Exercise prompt: Retype the listing exactly, with no images.

Records shown:

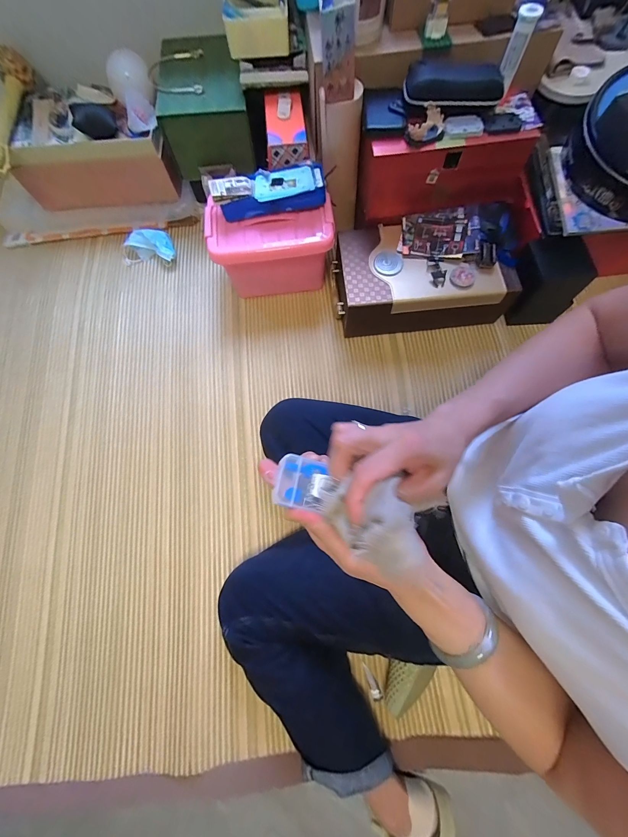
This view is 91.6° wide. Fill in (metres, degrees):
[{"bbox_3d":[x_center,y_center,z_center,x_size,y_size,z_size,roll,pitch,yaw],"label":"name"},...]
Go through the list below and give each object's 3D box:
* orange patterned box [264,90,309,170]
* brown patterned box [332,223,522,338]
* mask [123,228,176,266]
[{"bbox_3d":[-0.056,-0.605,0.631,0.086,0.049,0.155,-3,74,2],"label":"orange patterned box"},{"bbox_3d":[0.228,-0.304,0.677,0.346,0.118,0.215,-5,76,1],"label":"brown patterned box"},{"bbox_3d":[-0.420,-0.437,0.777,0.137,0.040,0.094,-1,76,1],"label":"mask"}]

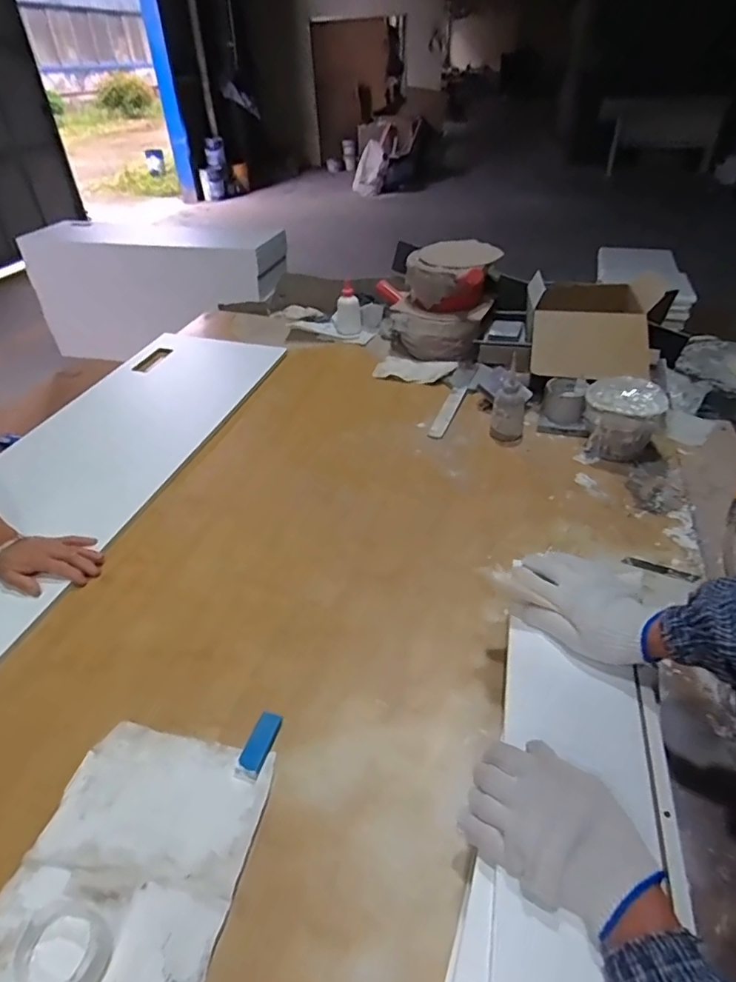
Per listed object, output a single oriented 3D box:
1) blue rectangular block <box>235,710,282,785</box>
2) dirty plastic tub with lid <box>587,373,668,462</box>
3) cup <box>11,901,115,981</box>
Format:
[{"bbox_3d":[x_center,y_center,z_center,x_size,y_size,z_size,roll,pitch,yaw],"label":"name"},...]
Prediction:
[{"bbox_3d":[-0.120,0.280,0.607,0.026,0.011,0.076,9,40,12],"label":"blue rectangular block"},{"bbox_3d":[0.460,-0.123,1.000,0.128,0.130,0.115,21,44,26],"label":"dirty plastic tub with lid"},{"bbox_3d":[-0.255,0.388,0.461,0.066,0.037,0.064,-1,39,0],"label":"cup"}]

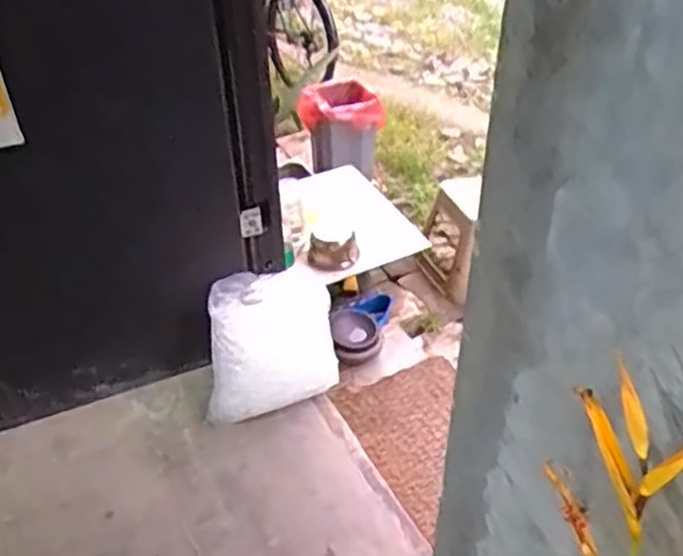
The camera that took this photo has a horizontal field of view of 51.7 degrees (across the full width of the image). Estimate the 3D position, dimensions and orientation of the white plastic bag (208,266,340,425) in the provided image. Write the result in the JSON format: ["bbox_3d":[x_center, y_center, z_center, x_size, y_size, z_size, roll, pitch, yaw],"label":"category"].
[{"bbox_3d":[-0.182,0.163,1.803,0.331,0.364,0.202,-7,41,-7],"label":"white plastic bag"}]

Written answer:
This view is 91.6° wide. Fill in (metres, degrees):
[{"bbox_3d":[x_center,y_center,z_center,x_size,y_size,z_size,roll,pitch,yaw],"label":"name"},...]
Go through the list below and give each object's 3D box:
* orange patterned box [264,90,309,170]
* brown patterned box [332,223,522,338]
* mask [123,228,176,266]
[{"bbox_3d":[-0.056,-0.605,0.631,0.086,0.049,0.155,-3,74,2],"label":"orange patterned box"},{"bbox_3d":[0.228,-0.304,0.677,0.346,0.118,0.215,-5,76,1],"label":"brown patterned box"},{"bbox_3d":[-0.420,-0.437,0.777,0.137,0.040,0.094,-1,76,1],"label":"mask"}]

Per listed object, output a single oriented 3D box:
1) blue rectangular block <box>235,710,282,785</box>
2) dirty plastic tub with lid <box>587,373,668,462</box>
3) cup <box>11,901,115,981</box>
Format:
[{"bbox_3d":[x_center,y_center,z_center,x_size,y_size,z_size,roll,pitch,yaw],"label":"name"},...]
Prediction:
[{"bbox_3d":[-0.120,0.280,0.607,0.026,0.011,0.076,9,40,12],"label":"blue rectangular block"},{"bbox_3d":[0.460,-0.123,1.000,0.128,0.130,0.115,21,44,26],"label":"dirty plastic tub with lid"},{"bbox_3d":[-0.255,0.388,0.461,0.066,0.037,0.064,-1,39,0],"label":"cup"}]

The camera that took this photo has a horizontal field of view of 51.7 degrees (across the full width of the image). Estimate the 3D position, dimensions and orientation of the white plastic bag (208,266,340,425) in the provided image. Write the result in the JSON format: ["bbox_3d":[x_center, y_center, z_center, x_size, y_size, z_size, roll, pitch, yaw],"label":"category"].
[{"bbox_3d":[-0.182,0.163,1.803,0.331,0.364,0.202,-7,41,-7],"label":"white plastic bag"}]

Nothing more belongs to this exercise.